Should you get cornered anyways, DOOM has no shortage of guns, again bucking the modern trend of one primary weapon and one sidearm in favor of a classic weapon-wheel. Series staples like the shotgun, chainsaw, rocket launcher, and BFG9000 make a welcome return, along with new tools of destruction, including a Gauss Cannon, grenades, and the Hell Energy-powered Hellshot. There’s a total of fifteen guns available in the single-player campaign, each of which can be modified with two alternate fire modes. All of them handle perfectly, with realistic weight and powerful sound design. The only downside to so many options is that it’s easy to find your favorite and never stray from it. Once I’d found and upgraded the Super Shotgun, it became my go-to toy.
Play Your Way
Between the shooting you can search the maps for countless hidden collectibles and secrets, including a level hidden in each map that opens the path to a classic level from the original DOOM. There’s also Rune Trials, timed and restricted challenges which reward you with runes that modify how you play the game. A total of twelve runes can be collected and equipped up to three at a time, adding a high degree of customization to the game.
Kill Your Friends
DOOM does feature competitive multiplayer, because it’s a modern FPS. Six game modes are included at launch, playable across nine maps, with more of both to come in future DLC. The game modes are your typical competitive FPS modes – team deathmatch, capture the flag, king of the hill – each with a minor DOOM-ey twist. The biggest variations come from the power ups carried over from the campaign, as well as the ability to temporarily play as four different demon types. Playing as a demon adds can radically change the outcome of a match, suddenly making the gameplay asymmetrical. But while certainly unique to DOOM, it’s ultimately not enough to make the online aspect of the game stand out. That’s not to say it’s not fun – it’s the same core gameplay that makes the single-player campaign great, only now you’re Glory Killing your friends. But online multiplayer probably won’t be what brings you back to the game.
Own Personal Hell
The SnapMap interface is both detailed and easy to interpret.

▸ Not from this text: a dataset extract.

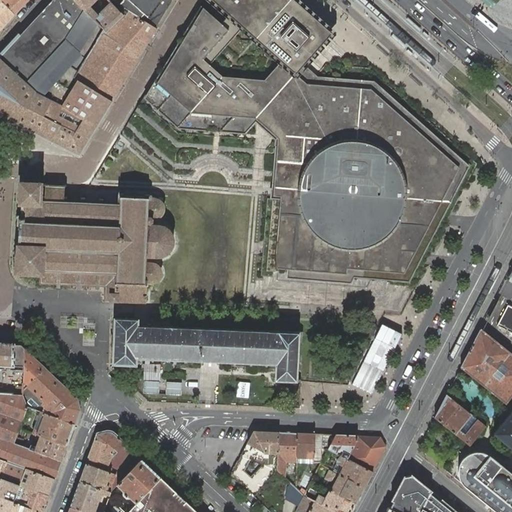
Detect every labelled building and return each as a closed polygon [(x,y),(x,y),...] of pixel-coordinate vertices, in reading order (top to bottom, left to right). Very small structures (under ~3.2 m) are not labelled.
[(51,0),(0,55),(0,115),(62,146),(79,155),(154,29),(109,0),(51,0)] [(0,0),(0,30),(15,15),(8,8),(9,7),(2,0),(0,0)] [(8,8),(15,15),(27,0),(2,0),(9,7),(8,8)] [(172,0),(109,0),(154,29),(172,0)] [(278,268),(344,273),(407,278),(443,209),(465,166),(373,84),(316,79),(310,73),(302,67),(332,33),(303,7),(294,0),(207,0),(203,7),(149,98),(180,125),(244,130),(257,116),(269,125),(279,134),(274,195),(281,196),(275,266),(275,267),(278,268)] [(106,300),(116,300),(145,301),(146,286),(149,287),(149,282),(154,282),(157,280),(160,277),(161,273),(161,270),(160,267),(158,264),(157,264),(154,262),(154,255),(162,255),(168,253),(172,249),(174,245),(175,242),(174,238),(173,234),(171,231),(170,229),(164,226),(154,225),(155,218),(158,217),(161,216),(163,213),(164,210),(164,207),(162,204),(160,201),(157,199),(157,197),(153,197),(153,195),(146,195),(146,197),(138,197),(138,195),(134,194),(134,197),(126,196),(126,194),(120,194),(119,202),(106,202),(106,197),(102,197),(101,201),(88,201),(88,196),(84,196),(84,201),(70,200),(70,195),(66,195),(66,187),(67,186),(65,184),(64,185),(48,185),(46,183),(44,185),(45,187),(45,198),(41,198),(41,187),(43,187),(43,183),(41,183),(41,182),(38,182),(38,183),(24,183),(24,181),(21,181),(21,182),(19,182),(19,186),(21,186),(20,200),(19,199),(19,203),(22,203),(22,206),(23,208),(23,212),(21,213),(21,215),(16,215),(16,218),(18,219),(17,228),(21,232),(21,238),(16,241),(16,250),(14,250),(14,254),(18,254),(18,268),(16,267),(16,272),(17,272),(17,273),(22,273),(22,271),(36,271),(36,272),(42,272),(41,281),(39,281),(39,283),(41,283),(41,284),(43,284),(43,283),(49,283),(49,285),(51,285),(51,283),(56,283),(56,288),(61,288),(61,283),(68,284),(68,285),(69,285),(69,284),(76,284),(76,288),(81,289),(81,284),(87,284),(87,286),(89,286),(89,285),(96,285),(96,289),(99,289),(100,285),(106,285),(106,300)] [(496,299),(488,316),(489,317),(498,300),(496,299)] [(497,326),(511,333),(511,307),(508,306),(497,326)] [(115,344),(114,363),(142,364),(142,358),(210,361),(276,364),(275,380),(301,381),(301,379),(298,379),(300,334),(303,334),(303,332),(144,325),(140,325),(140,319),(133,319),(116,318),(115,337),(113,337),(113,344),(115,344)] [(506,404),(511,396),(511,354),(481,329),(461,368),(506,404)] [(0,365),(13,366),(15,344),(15,343),(0,342),(0,365)] [(15,344),(13,366),(24,367),(25,348),(21,344),(15,344)] [(78,398),(25,348),(24,367),(23,394),(27,407),(40,411),(75,423),(80,409),(78,398)] [(148,378),(161,379),(162,363),(149,362),(148,378)] [(0,458),(7,461),(26,468),(55,479),(62,460),(34,450),(29,448),(14,443),(27,407),(23,394),(0,392),(0,458)] [(447,394),(435,417),(454,433),(470,413),(447,394)] [(511,410),(494,433),(511,447),(511,410)] [(67,445),(75,423),(40,411),(33,432),(35,433),(67,445)] [(478,419),(462,439),(469,445),(470,446),(486,426),(478,419)] [(141,458),(115,433),(107,430),(98,433),(80,480),(103,489),(104,489),(110,491),(111,492),(117,484),(128,472),(141,458)] [(265,452),(277,452),(279,432),(254,431),(248,443),(265,452)] [(296,458),(297,456),(298,433),(279,432),(277,470),(283,475),(284,458),(296,458)] [(62,460),(67,445),(35,433),(33,437),(38,439),(36,446),(31,445),(29,448),(34,450),(62,460)] [(321,461),(323,434),(298,433),(297,456),(313,457),(313,462),(321,462),(321,461)] [(340,454),(347,458),(356,441),(357,435),(323,434),(321,461),(328,448),(340,454)] [(356,441),(347,458),(373,471),(386,446),(381,436),(357,435),(356,441)] [(262,464),(277,470),(277,452),(265,452),(248,443),(241,456),(250,459),(262,464)] [(465,486),(477,496),(501,465),(491,457),(488,455),(483,453),(478,452),(475,453),(470,454),(467,456),(463,459),(460,464),(459,469),(459,472),(460,477),(461,480),(463,484),(465,486)] [(373,471),(347,458),(340,454),(338,458),(345,462),(339,473),(365,487),(373,471)] [(234,477),(255,497),(277,470),(262,464),(251,476),(245,470),(250,459),(241,456),(233,471),(234,477)] [(130,497),(136,502),(161,476),(141,458),(128,472),(117,484),(123,490),(123,494),(126,497),(130,497)] [(20,485),(26,468),(7,461),(3,474),(0,480),(0,511),(9,511),(14,502),(15,498),(20,485)] [(511,511),(511,473),(501,465),(477,496),(497,511),(511,511)] [(49,495),(55,479),(26,468),(20,485),(24,486),(49,495)] [(402,473),(384,504),(400,511),(459,511),(410,472),(402,473)] [(357,503),(365,487),(339,473),(330,489),(357,503)] [(149,511),(198,511),(161,476),(136,502),(148,510),(149,511)] [(80,480),(71,506),(87,511),(94,511),(102,493),(108,495),(110,491),(104,489),(103,489),(80,480)] [(41,511),(42,511),(49,495),(24,486),(19,500),(15,498),(14,502),(18,504),(41,511)] [(335,511),(351,511),(357,503),(330,489),(329,489),(325,497),(316,492),(312,500),(335,511)] [(87,511),(71,506),(68,511),(125,511),(124,510),(108,496),(102,511),(87,511)] [(295,511),(335,511),(312,500),(304,496),(295,511)] [(41,511),(18,504),(14,502),(9,511),(41,511)] [(147,511),(148,510),(136,502),(126,511),(147,511)]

The real incentive to return is SnapMap. In this mode you can easily utilize most of the game’s assets to create your own playable levels, which can then be shared with other players. It’s not just limited to stacking environments and placing enemies; you can also edit game logic to create entirely new multiplayer modes or single player challenges. Already players have recreated classic DOOM maps and even programmed musical levels. With free SnapMap DLC and the ability to share creations across multiple platforms coming in the near future, SnapMap will probably keep the DOOM community going long after multiplayer has atrophied.
DOOM is fast, relentless, and just plain fun, with a refreshingly strong single-player campaign. Multiplayer, though somewhat lacking, is enjoyable and appreciated; but it’s SnapMap which holds endless promise. Retailing for $60, DOOM is already one of the best values of the year.